When it’s done, he sits on the floor beside it and stares out at what little he can see of the neighbouring building across the street. Someone in another apartment, several floors up and over, has a balcony with every inch of space covered in green. Over the railing, the bobbing heads of a pair of sunflowers dance in the wind. As he stares at them, Namjoon thinks about all the things in the world that need time in the dark to grow.
☙
He goes back to avoiding the living space. If the shallow planter in front of the balcony is going to grow, it’s going to need time. It also isn’t going to need very much more water, at least not until it has leaves. If it ever grows leaves. It probably won’t. Either way, Namjoon doesn’t have to water it and so he avoids the living space.
His life goes back to what it had been before.

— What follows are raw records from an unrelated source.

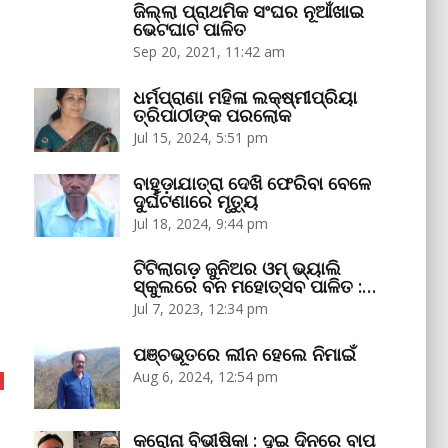
ଜିଲ୍ଲା ପ୍ରାଥମିକ ସଂଘର ନୂଆଁଖାଇ
ଭେଟଘାଟ ପାଳିତ
Sep 20, 2021, 11:42 am
ଧର୍ମପ୍ରାଣା ମହିଳା ଲକ୍ଷ୍ମୀପ୍ରିୟା
ତ୍ରିପାଠୀଙ୍କ ପରଲୋକ
Jul 15, 2024, 5:51 pm
ବାହୁଡ଼ାଯାତ୍ରା ଦେଖି ଫେରିବା ବେଳେ
ଦୁର୍ଘଟଣାରେ ମୃତ୍ୟୁ
Jul 18, 2024, 9:44 pm
ଟିଟିଲାଗଡ଼ ଜୁନିଅର ଓମ୍‌ ଭ୍ୟାଲି
ସ୍କୁଲରେ ବନ ମହୋତ୍ସବ ପାଳିତ :…
Jul 7, 2023, 12:34 pm
ପଞ୍ଚଭୂତରେ ଲୀନ ହେଲେ ନିମାଇଁ
Aug 6, 2024, 12:54 pm
କରୋନା ବିଭୀଷିକା : ଦୁଇ ଦିନରେ ବାପ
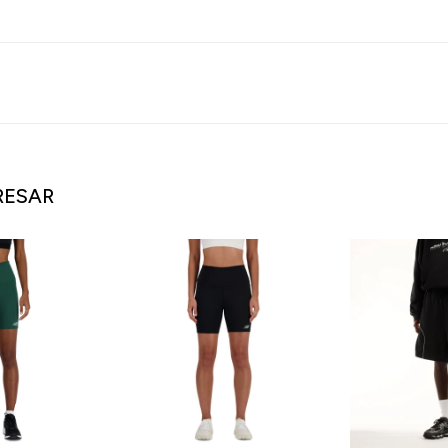
RESAR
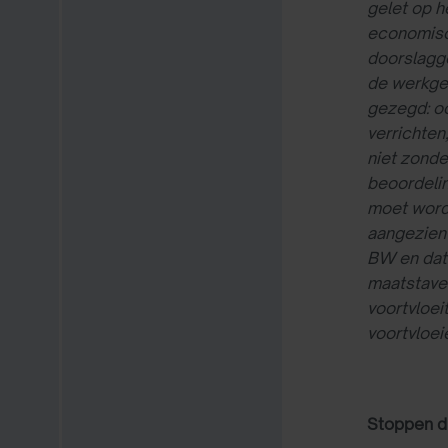
gelet op h
economisch
doorslagge
de werkge
gezegd: oo
verrichten
niet zonde
beoordelin
moet word
aangezien 
BW en dat 
maatstaven
voortvloei
voortvloei
Stoppen d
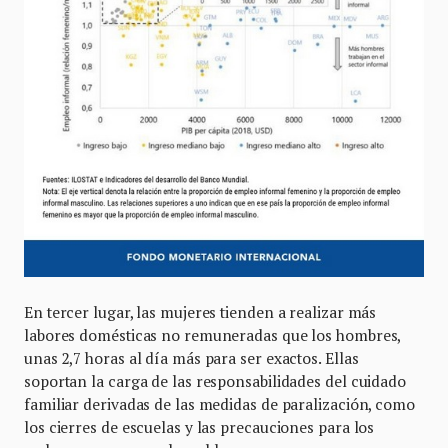
En tercer lugar, las mujeres tienden a realizar más
labores domésticas no remuneradas que los hombres,
unas 2,7 horas al día más para ser exactos. Ellas
soportan la carga de las responsabilidades del cuidado
familiar derivadas de las medidas de paralización, como
los cierres de escuelas y las precauciones para los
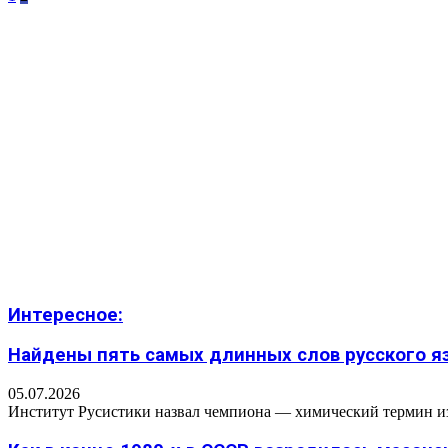
Интересное:
Найдены пять самых длинных слов русского язы
05.07.2026
Институт Русистики назвал чемпиона — химический термин из п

Every morning, Namjoon gets out of bed and brushes his teeth and goes back to bed. He answers messages hours or days late, and mostly remembers to throw water on the miserable plants in his room. He reads, and then forgets what he reads. He continues like this, grey and formless.
Until, one day, something purple catches his eye in the sea of gold and brown.
His heart almost stops when he sees it. It’s not that he had given up hoping, not that he’d ever really been hoping at all, but some tiny part of himself had never stopped thinking maybe. And now it’s not maybe. Now there’s something there. He puts the kettle in his hands back down on the counter, distantly realizes they’re shaking— just a little. He walks towards the pot, and doesn’t even notice when a dried leaf crunches under the sole of his house slipper.
It’s small, barely the size of his thumbnail, really. But it’s there and it’s open and it’s purple and it’s alive. Something that might be laughter, or might be a sob, bubbles itself up into his throat. He chokes it back and down, but doesn’t stop himself from digging his fingers into his thigh. As he looks, he can see the start of other stems, curling themselves up and out of the dirt. When he sees them, he does laugh, almost hysteric, the closest thing he's felt to joy in months.
Pulling out his phone, he snaps a picture of the single visible sprout and sends it, grinning, with the caption it lives :)
Out of the corner of his eye, he somehow notices that another one of his pots, half-hidden behind the others, is still showing traces of green.
☙
Namjoon’s apartment is a graveyard.
Not a graveyard in the sense that it is colourless, or soulless, but in the almost literal definition that it is full of stone and things that are growing. Once, it had been greener than this, brighter than this. That’s what Namjoon remembers at least, anytime he looks at the pots that are still empty. Other people don’t seem to think so, commenting constantly on how lush it is, how verdant. Sometimes he can almost see what they see, a promise of things to come, a future. Sometimes, that gives him hope.